“Se non fossimo così votati
a tenere la nostra vita in moto
e per una volta tanto non facessimo nulla,
forse un immenso silenzio interromperebbe la tristezza
di non riuscire mai a capirci
e di minacciarci con la morte.
Forse la terra ci può insegnare,
come quando tutto d’inverno sembra morto
e dopo si dimostra vivo…”
Mi hanno colpito questi versi della poesia di Pablo Neruda, poeta cileno (1904-1973), intitolata “Restare in silenzio”.
È un’ode al silenzio non solo delle parole ma soprattutto di ogni attività, sia lavorativa e positiva ma anche di quella che produce violenza e sofferenza come la guerra e l’odio. Come tutte le poesie, questa di Neruda immagina un mondo impossibile, specialmente il nostro così freneticamente votato al produrre, al comunicare velocemente e a non fermarsi mai.
Eppure stare in silenzio e fermi anche per poco, come dicono le parole della poesia, è una buona occasione per capire noi stessi, gli altri, il mondo e anche Dio. Quest’ultimo non ha i nostri stessi ritmi e obiettivi umani e se non ci fermiamo mai rischiamo davvero di non capirlo, e alla fine non capiamo nemmeno noi stessi come Dio ci ha creati.
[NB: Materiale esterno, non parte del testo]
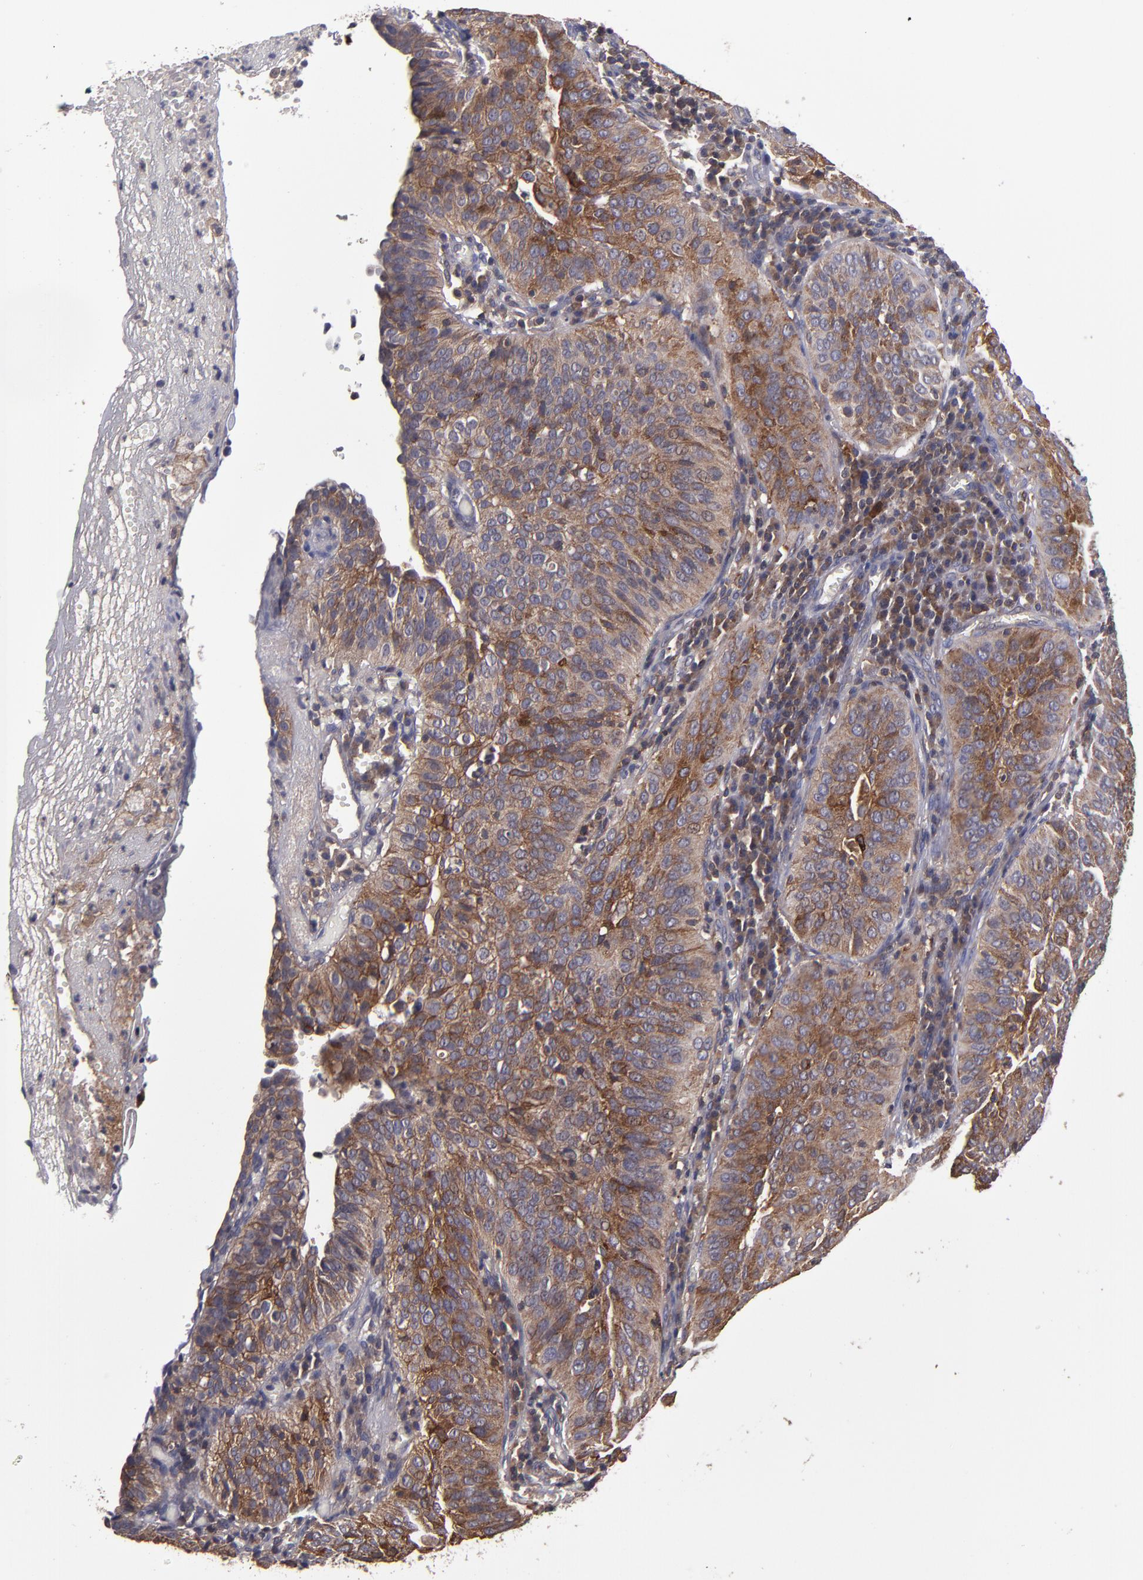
{"staining": {"intensity": "strong", "quantity": ">75%", "location": "cytoplasmic/membranous"}, "tissue": "cervical cancer", "cell_type": "Tumor cells", "image_type": "cancer", "snomed": [{"axis": "morphology", "description": "Squamous cell carcinoma, NOS"}, {"axis": "topography", "description": "Cervix"}], "caption": "Tumor cells reveal high levels of strong cytoplasmic/membranous expression in approximately >75% of cells in squamous cell carcinoma (cervical).", "gene": "NF2", "patient": {"sex": "female", "age": 39}}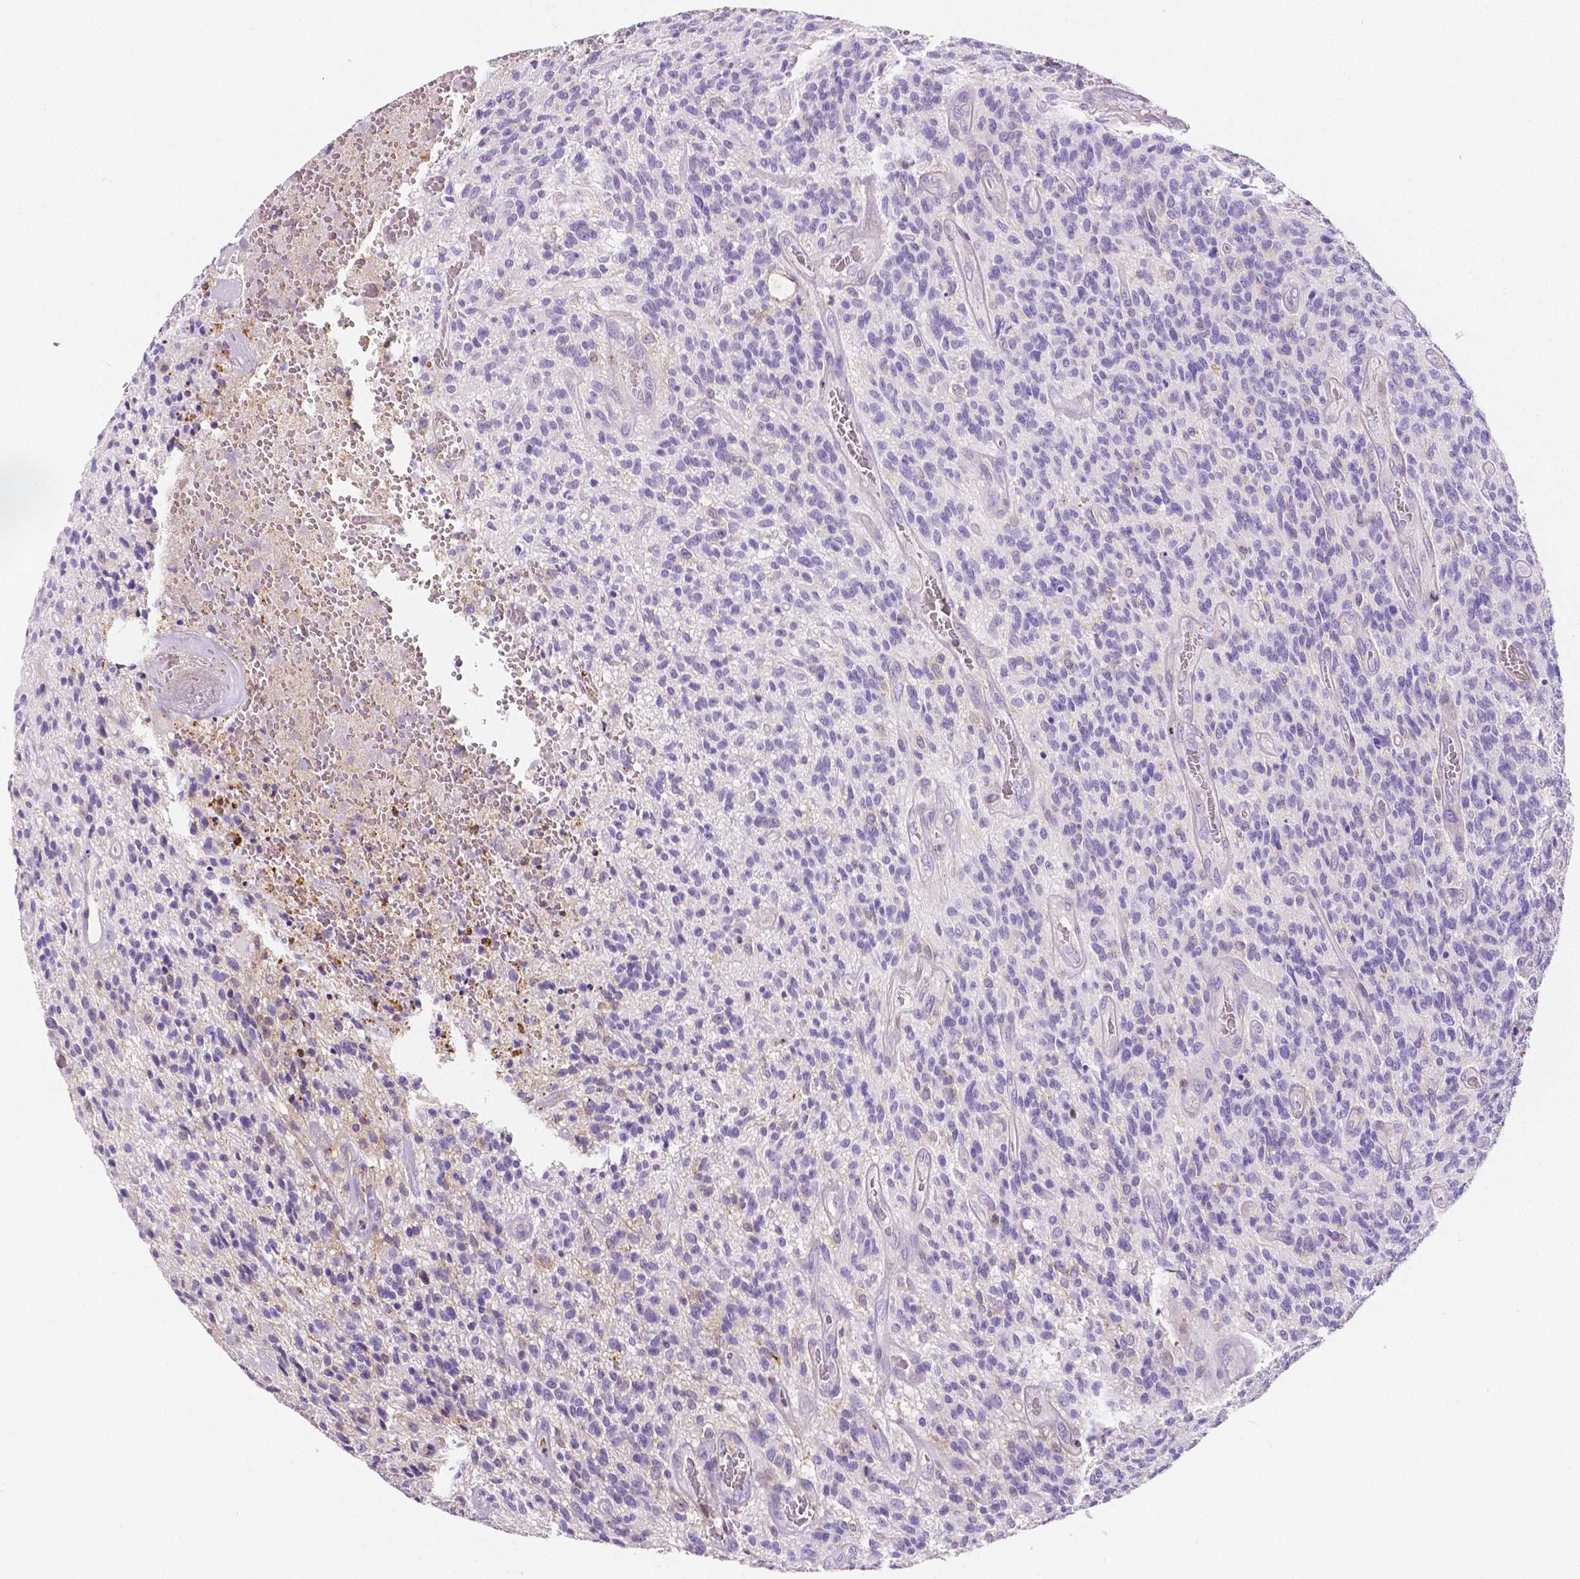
{"staining": {"intensity": "negative", "quantity": "none", "location": "none"}, "tissue": "glioma", "cell_type": "Tumor cells", "image_type": "cancer", "snomed": [{"axis": "morphology", "description": "Glioma, malignant, High grade"}, {"axis": "topography", "description": "Brain"}], "caption": "Glioma was stained to show a protein in brown. There is no significant staining in tumor cells.", "gene": "GABRD", "patient": {"sex": "male", "age": 76}}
Pietro non capisce Gesù, anche se è suo discepolo da un po’. Non comprende lo stile di dono e di amore che segna tutta la sua missione. E quando Gesù parla di croce e sofferenza, Pietro lo rimprovera e lo vorrebbe zittire. Pietro e i gli altri discepoli (di cui è portavoce nel racconto evangelico) non comprendono che nella morte per amore c’è la strada per la resurrezione della vita. Gesù è l’inviato di Dio ma non come loro si aspettano secondo la logica del potere, ma nella strada dell’amore. Non sono capaci di fermarsi ed ascoltare e non vogliono sentir parlare che tutta la marcia apparentemente trionfale del Messia in terra si fermi.
È Gesù però che a sua volta blocca Pietro e lo invita a stare zitto, a fermarsi e riflettere come discepolo. Per questo lo invita dicendogli “va dietro a me…”, e prendere il suo ritmo e non quello del mondo e della mentalità produttiva umana. Pietro e gli altri sono invitati ad ascoltare il pensiero di Dio che è diverso, più lento ma più vero e più ricco di vita.
Stavo pensando al blocco forzato di questo periodo a causa dell’emergenza sanitaria. Tutto o quasi si è fermato e soprattutto si è fermata ogni attività pastorale nella Chiesa, comprese le nostre liturgie, feste e tradizioni. Tutto fermo e in silenzio. È stato tutto così negativo? Oppure è stata una occasione da “ascoltare”, un silenzio forzato che ci ha costretto in modo benefico a ripensare chi siamo, chi è l’altro, chi è Dio e quello che davvero lui vuole?
Il silenzio delle parole e delle azioni, anche se difficile e impegnativo, è necessario davvero per ricordarci che la prima e l’ultima parola e azione ce l’ha Dio, così come Gesù insegna. Se non sono capace di fermarmi rischio il gravissimo errore di Pietro che arriva a rimproverare Gesù quando questo parla di croce, ignorando che parla anche di resurrezione. Fare silenzio e fermarsi aiuta anche a capire il prossimo, con la sua vita, le sue attese e verità che spesso se corriamo e non ci fermiamo, non siamo capaci di comprendere e finiamo per rifiutare.